Key encryption uses a sequence of bits (called a key) in an algorithm performed
on the data in a document. After the document has been encrypted it can be read only
by using the proper key to decrypt or reverse the algorithm. Security is
provided because only the intended receiver of the document has the proper key
required to decrypt the document.
• Encryption can act as a last means of defense against an intruder. Even if an intruder
has bypassed all other levels of security, the data may still be safe if it is encrypted.
If an encrypted document is valid, it provides the following assurances:
• The document was actually send by the stated party
• The document has not been altered in transit
• The document can be viewed only by its intended recipient.
A hacker may attempt to read an encrypted document by repeatedly trying all possible
sequences of bits to decrypt the file. This is referred to as a brute force attack.
The more bits that are used in the key, the more difficult it is for a hacker to discover
the key. For example, a 16 bit key can have one of 2^16 possible different values. A 128
bit key can have one of 2^128 possible different values. Obviously, it's going to take a
hacker much longer to crack a document encrypted with a 128 bit key than to crack a document
encrypted with a 16 bit key.
DES (Data Encryption Standard) is an encryption algorithm developed by IBM in the 1970s.
DES uses a 56 bit key. Today's powerful computers make it possible for a hacker to crack
a DES key within a couple of days. 3DES (Triple DES) provides higher security by using
three different 56 bit keys to encrypt a document.
Today more advanced encryption algorithms are used. The AES (Advanced Encryption Standard)

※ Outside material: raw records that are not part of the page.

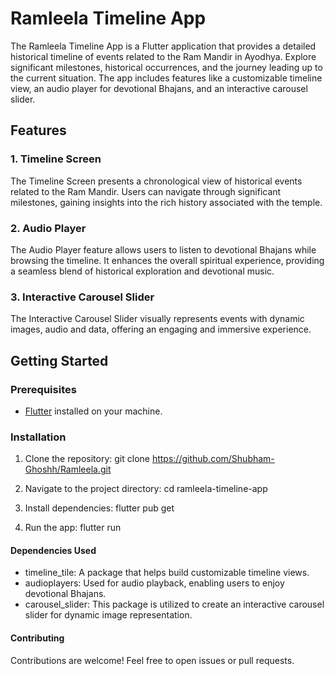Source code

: # Ramleela Timeline App

The Ramleela Timeline App is a Flutter application that provides a detailed historical timeline of events related to the Ram Mandir in Ayodhya. Explore significant milestones, historical occurrences, and the journey leading up to the current situation. The app includes features like a customizable timeline view, an audio player for devotional Bhajans, and an interactive carousel slider.

## Features

### 1. Timeline Screen

The Timeline Screen presents a chronological view of historical events related to the Ram Mandir. Users can navigate through significant milestones, gaining insights into the rich history associated with the temple.

### 2. Audio Player

The Audio Player feature allows users to listen to devotional Bhajans while browsing the timeline. It enhances the overall spiritual experience, providing a seamless blend of historical exploration and devotional music.

### 3. Interactive Carousel Slider

The Interactive Carousel Slider visually represents events with dynamic images, audio and data, offering an engaging and immersive experience.


## Getting Started

### Prerequisites

- [Flutter](https://flutter.dev/) installed on your machine.

### Installation

1. Clone the repository:
   git clone https://github.com/Shubham-Ghoshh/Ramleela.git

2. Navigate to the project directory:
   cd ramleela-timeline-app

3. Install dependencies:
   flutter pub get

4. Run the app:
   flutter run

#### Dependencies Used

* timeline_tile: A package that helps build customizable timeline views.
* audioplayers: Used for audio playback, enabling users to enjoy devotional Bhajans.
* carousel_slider: This package is utilized to create an interactive carousel slider for dynamic image representation.


#### Contributing

Contributions are welcome! Feel free to open issues or pull requests.

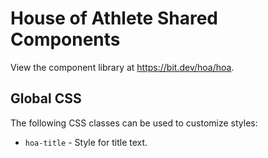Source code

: # House of Athlete Shared Components

View the component library at https://bit.dev/hoa/hoa.

## Global CSS

The following CSS classes can be used to customize styles:

- `hoa-title` - Style for title text.
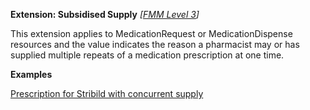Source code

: **Extension: Subsidised Supply**  *[[FMM Level 3](guidance.html)]*

This extension applies to MedicationRequest or MedicationDispense resources and the value indicates the reason a pharmacist
may or has supplied multiple repeats of a medication prescription at one time.

**Examples**

[Prescription for Stribild  with concurrent supply](MedicationRequest-medicationrequest-example1.html)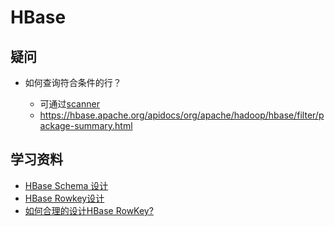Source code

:# HBase

## 疑问

* 如何查询符合条件的行？

  * 可通过[scanner](https://hbase.js.org/api/scanner/)
  * https://hbase.apache.org/apidocs/org/apache/hadoop/hbase/filter/package-summary.html

## 学习资料

* [HBase Schema 设计](https://blog.bcmeng.com/post/hbase-schema.html)
* [HBase Rowkey设计](https://blog.bcmeng.com/post/hbase-rowkey.html)
* [如何合理的设计HBase RowKey?](http://www.nosqlnotes.com/technotes/hbase/hbase-rowkey-design/)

uses multiple 128, 160, 192, or 256 bit keys to encrypt a document. With the RSA encryption
standard (named after its inventors Ronald Rivest, Adi Shamir, and Leonard Adleman) a key is
created by choosing two large prime numbers and multiplying them together. RC4 is a standard
that uses multiple keys as long as 2048 bits to encrypt a document.
Private Key Encryption
There are two kinds of key encryption: private key and public key. In
private key encryption a single key is used that only the sender and the receiver know.
Private key encryption is also called symmetric encryption because the same key is
used to both encrypt and decrypt the document.
Public Key Encryption
The problem with private key encryption is that the sender must somehow share his key with
the recipient. The key can be sent in a separate transmission than the document, but that can
still be vulnerable to hackers.
Public key encryption uses two keys. One key, called the private key can only
decrypt a document. The private key is known only to the intended receiver of the
document. The private key is never shared with anyone or sent across the Internet.
The other key, called the public key, can only encrypt a document. Each organization's
or person's public key is distributed to people you want to communicate with them. Public keys
are often published so that a company's or person's public key can be obtained from a
public key server, a publicly available host that provides a list of public keys.
The combination of the public key and the private key is called a key pair. To send
a secure document, use the recipientís public key to encrypt the document. Only the intended
recipientís private key can decrypt documents encrypted with their public key. Because public
key encryption requires the use of two different keys, it is called asymmetric encryption.